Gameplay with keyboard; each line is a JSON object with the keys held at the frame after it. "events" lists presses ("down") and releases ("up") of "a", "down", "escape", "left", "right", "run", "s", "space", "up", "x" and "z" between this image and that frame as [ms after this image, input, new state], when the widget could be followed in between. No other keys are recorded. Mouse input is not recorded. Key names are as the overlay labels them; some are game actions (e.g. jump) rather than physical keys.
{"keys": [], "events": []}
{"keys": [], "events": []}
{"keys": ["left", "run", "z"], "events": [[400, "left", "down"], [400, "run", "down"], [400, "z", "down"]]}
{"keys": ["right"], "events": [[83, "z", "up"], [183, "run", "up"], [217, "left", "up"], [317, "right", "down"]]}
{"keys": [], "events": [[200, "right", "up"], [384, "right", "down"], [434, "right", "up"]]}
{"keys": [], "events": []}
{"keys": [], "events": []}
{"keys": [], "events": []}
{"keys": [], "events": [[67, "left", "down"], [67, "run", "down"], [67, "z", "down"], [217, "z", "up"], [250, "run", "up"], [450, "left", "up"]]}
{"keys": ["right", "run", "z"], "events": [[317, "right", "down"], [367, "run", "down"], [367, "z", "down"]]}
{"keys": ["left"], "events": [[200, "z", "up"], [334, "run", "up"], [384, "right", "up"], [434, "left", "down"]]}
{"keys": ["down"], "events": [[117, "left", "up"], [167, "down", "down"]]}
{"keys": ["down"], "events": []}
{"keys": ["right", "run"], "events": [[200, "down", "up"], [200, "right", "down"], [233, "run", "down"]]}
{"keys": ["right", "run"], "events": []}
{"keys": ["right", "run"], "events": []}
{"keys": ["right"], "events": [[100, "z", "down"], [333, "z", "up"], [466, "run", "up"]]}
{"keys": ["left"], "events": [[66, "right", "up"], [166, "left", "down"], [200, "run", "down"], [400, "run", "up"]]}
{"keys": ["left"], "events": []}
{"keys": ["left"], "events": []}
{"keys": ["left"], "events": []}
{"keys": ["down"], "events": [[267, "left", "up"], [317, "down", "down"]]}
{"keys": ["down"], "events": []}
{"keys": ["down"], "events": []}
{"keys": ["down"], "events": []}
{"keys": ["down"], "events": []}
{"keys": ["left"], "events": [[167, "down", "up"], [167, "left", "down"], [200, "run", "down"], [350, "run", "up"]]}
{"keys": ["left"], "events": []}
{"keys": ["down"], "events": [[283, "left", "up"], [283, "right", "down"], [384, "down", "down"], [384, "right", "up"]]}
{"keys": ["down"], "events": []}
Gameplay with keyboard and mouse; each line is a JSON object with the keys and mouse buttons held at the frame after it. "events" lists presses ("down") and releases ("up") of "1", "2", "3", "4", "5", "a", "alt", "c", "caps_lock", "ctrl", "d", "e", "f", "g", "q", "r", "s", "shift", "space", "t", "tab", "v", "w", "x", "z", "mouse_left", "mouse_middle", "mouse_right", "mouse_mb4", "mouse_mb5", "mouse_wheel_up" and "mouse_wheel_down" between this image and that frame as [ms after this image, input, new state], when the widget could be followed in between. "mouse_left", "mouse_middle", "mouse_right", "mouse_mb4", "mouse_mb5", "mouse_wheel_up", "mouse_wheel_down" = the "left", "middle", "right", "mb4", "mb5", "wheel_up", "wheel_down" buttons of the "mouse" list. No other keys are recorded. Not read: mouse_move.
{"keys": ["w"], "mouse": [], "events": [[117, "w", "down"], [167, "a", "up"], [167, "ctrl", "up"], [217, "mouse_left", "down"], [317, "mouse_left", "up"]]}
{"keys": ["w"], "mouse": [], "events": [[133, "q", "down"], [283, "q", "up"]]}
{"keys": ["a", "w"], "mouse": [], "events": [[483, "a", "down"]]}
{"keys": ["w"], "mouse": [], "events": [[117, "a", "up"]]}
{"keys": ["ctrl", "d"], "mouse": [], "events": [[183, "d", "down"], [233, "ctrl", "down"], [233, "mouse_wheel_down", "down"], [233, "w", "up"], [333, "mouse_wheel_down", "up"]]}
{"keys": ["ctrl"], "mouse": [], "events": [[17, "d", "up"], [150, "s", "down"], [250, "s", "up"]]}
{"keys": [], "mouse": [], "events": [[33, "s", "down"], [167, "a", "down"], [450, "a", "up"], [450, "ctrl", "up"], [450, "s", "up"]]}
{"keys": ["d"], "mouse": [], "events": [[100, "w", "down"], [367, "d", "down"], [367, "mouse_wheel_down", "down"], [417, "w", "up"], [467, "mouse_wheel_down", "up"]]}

# # # # # # #

The whole listing needs repeating. Match each line exactly.

Gameplay with keyboard; each line is a JSON object with the keys held at the frame after it. "events" lists presses ("down") and releases ("up") of "a", "down", "escape", "left", "right", "run", "s", "space", "up", "x" and "z" between this image and that frame as [ms after this image, input, new state], when the widget could be followed in between. No other keys are recorded. Mouse input is not recorded. Key names are as the overlay labels them; some are game actions (e.g. jump) rather than physical keys.
{"keys": [], "events": []}
{"keys": [], "events": []}
{"keys": ["left", "run", "z"], "events": [[400, "left", "down"], [400, "run", "down"], [400, "z", "down"]]}
{"keys": ["right"], "events": [[83, "z", "up"], [183, "run", "up"], [217, "left", "up"], [317, "right", "down"]]}
{"keys": [], "events": [[200, "right", "up"], [384, "right", "down"], [434, "right", "up"]]}
{"keys": [], "events": []}
{"keys": [], "events": []}
{"keys": [], "events": []}
{"keys": [], "events": [[67, "left", "down"], [67, "run", "down"], [67, "z", "down"], [217, "z", "up"], [250, "run", "up"], [450, "left", "up"]]}
{"keys": ["right", "run", "z"], "events": [[317, "right", "down"], [367, "run", "down"], [367, "z", "down"]]}
{"keys": ["left"], "events": [[200, "z", "up"], [334, "run", "up"], [384, "right", "up"], [434, "left", "down"]]}
{"keys": ["down"], "events": [[117, "left", "up"], [167, "down", "down"]]}
{"keys": ["down"], "events": []}
{"keys": ["right", "run"], "events": [[200, "down", "up"], [200, "right", "down"], [233, "run", "down"]]}
{"keys": ["right", "run"], "events": []}
{"keys": ["right", "run"], "events": []}
{"keys": ["right"], "events": [[100, "z", "down"], [333, "z", "up"], [466, "run", "up"]]}
{"keys": ["left"], "events": [[66, "right", "up"], [166, "left", "down"], [200, "run", "down"], [400, "run", "up"]]}
{"keys": ["left"], "events": []}
{"keys": ["left"], "events": []}
{"keys": ["left"], "events": []}
{"keys": ["down"], "events": [[267, "left", "up"], [317, "down", "down"]]}
{"keys": ["down"], "events": []}
{"keys": ["down"], "events": []}
{"keys": ["down"], "events": []}
{"keys": ["down"], "events": []}
{"keys": ["left"], "events": [[167, "down", "up"], [167, "left", "down"], [200, "run", "down"], [350, "run", "up"]]}
{"keys": ["left"], "events": []}
{"keys": ["down"], "events": [[283, "left", "up"], [283, "right", "down"], [384, "down", "down"], [384, "right", "up"]]}
{"keys": ["down"], "events": []}
Gameplay with keyboard and mouse; each line is a JSON object with the keys and mouse buttons held at the frame after it. "events" lists presses ("down") and releases ("up") of "1", "2", "3", "4", "5", "a", "alt", "c", "caps_lock", "ctrl", "d", "e", "f", "g", "q", "r", "s", "shift", "space", "t", "tab", "v", "w", "x", "z", "mouse_left", "mouse_middle", "mouse_right", "mouse_mb4", "mouse_mb5", "mouse_wheel_up" and "mouse_wheel_down" between this image and that frame as [ms after this image, input, new state], when the widget could be followed in between. "mouse_left", "mouse_middle", "mouse_right", "mouse_mb4", "mouse_mb5", "mouse_wheel_up", "mouse_wheel_down" = the "left", "middle", "right", "mb4", "mb5", "wheel_up", "wheel_down" buttons of the "mouse" list. No other keys are recorded. Not read: mouse_move.
{"keys": ["w"], "mouse": [], "events": [[117, "w", "down"], [167, "a", "up"], [167, "ctrl", "up"], [217, "mouse_left", "down"], [317, "mouse_left", "up"]]}
{"keys": ["w"], "mouse": [], "events": [[133, "q", "down"], [283, "q", "up"]]}
{"keys": ["a", "w"], "mouse": [], "events": [[483, "a", "down"]]}
{"keys": ["w"], "mouse": [], "events": [[117, "a", "up"]]}
{"keys": ["ctrl", "d"], "mouse": [], "events": [[183, "d", "down"], [233, "ctrl", "down"], [233, "mouse_wheel_down", "down"], [233, "w", "up"], [333, "mouse_wheel_down", "up"]]}
{"keys": ["ctrl"], "mouse": [], "events": [[17, "d", "up"], [150, "s", "down"], [250, "s", "up"]]}
{"keys": [], "mouse": [], "events": [[33, "s", "down"], [167, "a", "down"], [450, "a", "up"], [450, "ctrl", "up"], [450, "s", "up"]]}
{"keys": ["d"], "mouse": [], "events": [[100, "w", "down"], [367, "d", "down"], [367, "mouse_wheel_down", "down"], [417, "w", "up"], [467, "mouse_wheel_down", "up"]]}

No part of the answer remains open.